● **Entries shown**:
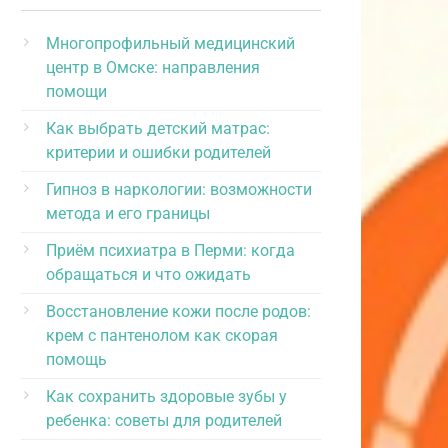
Многопрофильный медицинский
центр в Омске: направления
помощи
Как выбрать детский матрас:
критерии и ошибки родителей
Гипноз в наркологии: возможности
метода и его границы
Приём психиатра в Перми: когда
обращаться и что ожидать
Восстановление кожи после родов:
крем с пантенолом как скорая
помощь
Как сохранить здоровые зубы у
ребенка: советы для родителей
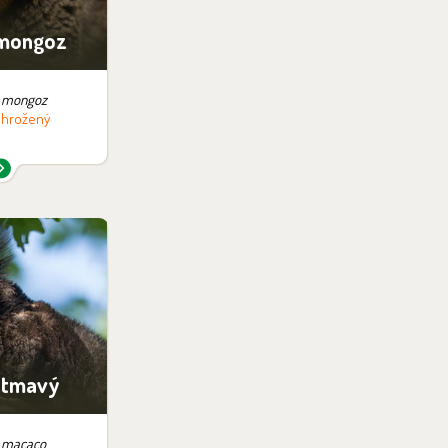
mongoz
 mongoz
 ohrožený
v expozici:
ez možnosti
těvy
 tmavý
 macaco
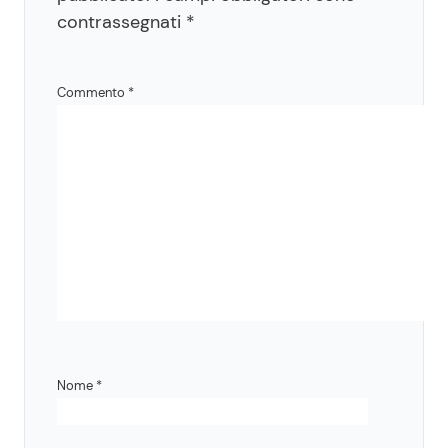
contrassegnati
*
Commento
*
Nome
*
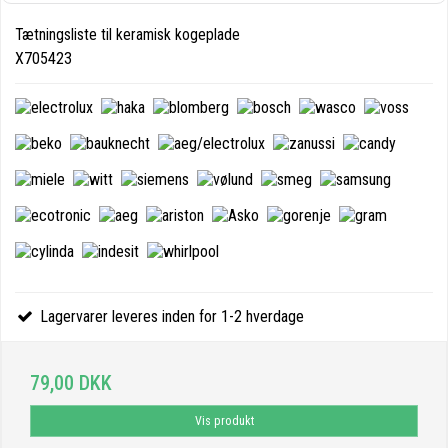
Tætningsliste til keramisk kogeplade
X705423
Lagervarer leveres inden for 1-2 hverdage
79,00 DKK
Vis produkt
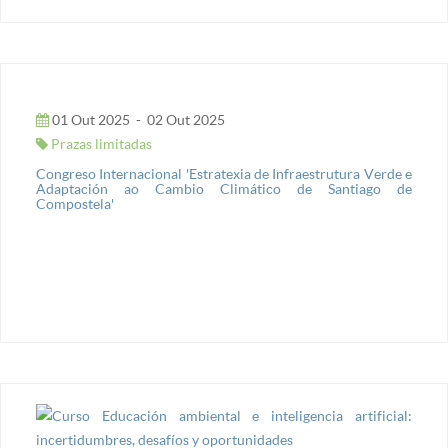
01 Out 2025
-
02 Out 2025
Prazas limitadas
Congreso Internacional 'Estratexia de Infraestrutura Verde e
Adaptación ao Cambio Climático de Santiago de
Compostela'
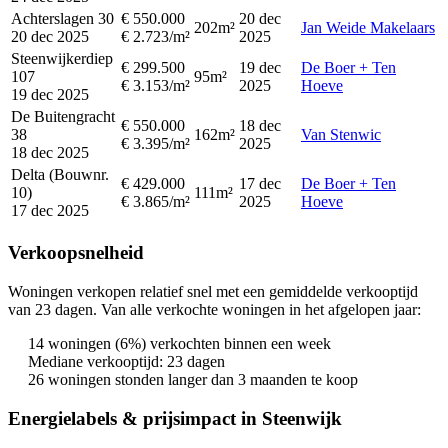
Achterslagen 30
€ 550.000
20 dec
202m²
Jan Weide Makelaars
20 dec 2025
€ 2.723/m²
2025
Steenwijkerdiep
€ 299.500
19 dec
De Boer + Ten
107
95m²
€ 3.153/m²
2025
Hoeve
19 dec 2025
De Buitengracht
€ 550.000
18 dec
38
162m²
Van Stenwic
€ 3.395/m²
2025
18 dec 2025
Delta (Bouwnr.
€ 429.000
17 dec
De Boer + Ten
10)
111m²
€ 3.865/m²
2025
Hoeve
17 dec 2025
Verkoopsnelheid
Woningen verkopen relatief snel met een gemiddelde verkooptijd
van 23 dagen. Van alle verkochte woningen in het afgelopen jaar:
14 woningen (6%) verkochten binnen een week
Mediane verkooptijd: 23 dagen
26 woningen stonden langer dan 3 maanden te koop
Energielabels & prijsimpact in Steenwijk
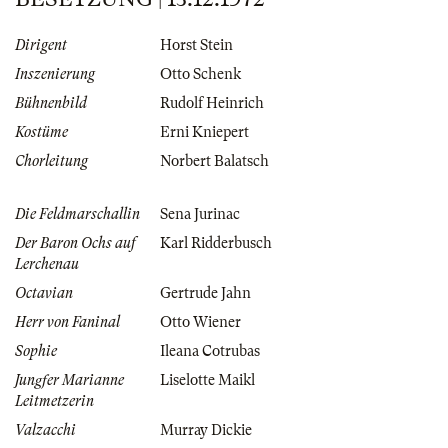
Dirigent
Horst Stein
Inszenierung
Otto Schenk
Bühnenbild
Rudolf Heinrich
Kostüme
Erni Kniepert
Chorleitung
Norbert Balatsch
Die Feldmarschallin
Sena Jurinac
Der Baron Ochs auf
Karl Ridderbusch
Lerchenau
Octavian
Gertrude Jahn
Herr von Faninal
Otto Wiener
Sophie
Ileana Cotrubas
Jungfer Marianne
Liselotte Maikl
Leitmetzerin
Valzacchi
Murray Dickie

● **What to do**: Copy the text of every row above word for word, line by line, and leave out the pictures.

● **Response**:
Многопрофильный медицинский
центр в Омске: направления
помощи
Как выбрать детский матрас:
критерии и ошибки родителей
Гипноз в наркологии: возможности
метода и его границы
Приём психиатра в Перми: когда
обращаться и что ожидать
Восстановление кожи после родов:
крем с пантенолом как скорая
помощь
Как сохранить здоровые зубы у
ребенка: советы для родителей
mongoz
 mongoz
 ohrožený
v expozici:
ez možnosti
těvy
 tmavý
 macaco
contrassegnati
*
Commento
*
Nome
*
Tætningsliste til keramisk kogeplade
X705423
Lagervarer leveres inden for 1-2 hverdage
79,00 DKK
Vis produkt
01 Out 2025
-
02 Out 2025
Prazas limitadas
Congreso Internacional 'Estratexia de Infraestrutura Verde e
Adaptación ao Cambio Climático de Santiago de
Compostela'
Achterslagen 30
€ 550.000
20 dec
202m²
Jan Weide Makelaars
20 dec 2025
€ 2.723/m²
2025
Steenwijkerdiep
€ 299.500
19 dec
De Boer + Ten
107
95m²
€ 3.153/m²
2025
Hoeve
19 dec 2025
De Buitengracht
€ 550.000
18 dec
38
162m²
Van Stenwic
€ 3.395/m²
2025
18 dec 2025
Delta (Bouwnr.
€ 429.000
17 dec
De Boer + Ten
10)
111m²
€ 3.865/m²
2025
Hoeve
17 dec 2025
Verkoopsnelheid
Woningen verkopen relatief snel met een gemiddelde verkooptijd
van 23 dagen. Van alle verkochte woningen in het afgelopen jaar:
14 woningen (6%) verkochten binnen een week
Mediane verkooptijd: 23 dagen
26 woningen stonden langer dan 3 maanden te koop
Energielabels & prijsimpact in Steenwijk
Dirigent
Horst Stein
Inszenierung
Otto Schenk
Bühnenbild
Rudolf Heinrich
Kostüme
Erni Kniepert
Chorleitung
Norbert Balatsch
Die Feldmarschallin
Sena Jurinac
Der Baron Ochs auf
Karl Ridderbusch
Lerchenau
Octavian
Gertrude Jahn
Herr von Faninal
Otto Wiener
Sophie
Ileana Cotrubas
Jungfer Marianne
Liselotte Maikl
Leitmetzerin
Valzacchi
Murray Dickie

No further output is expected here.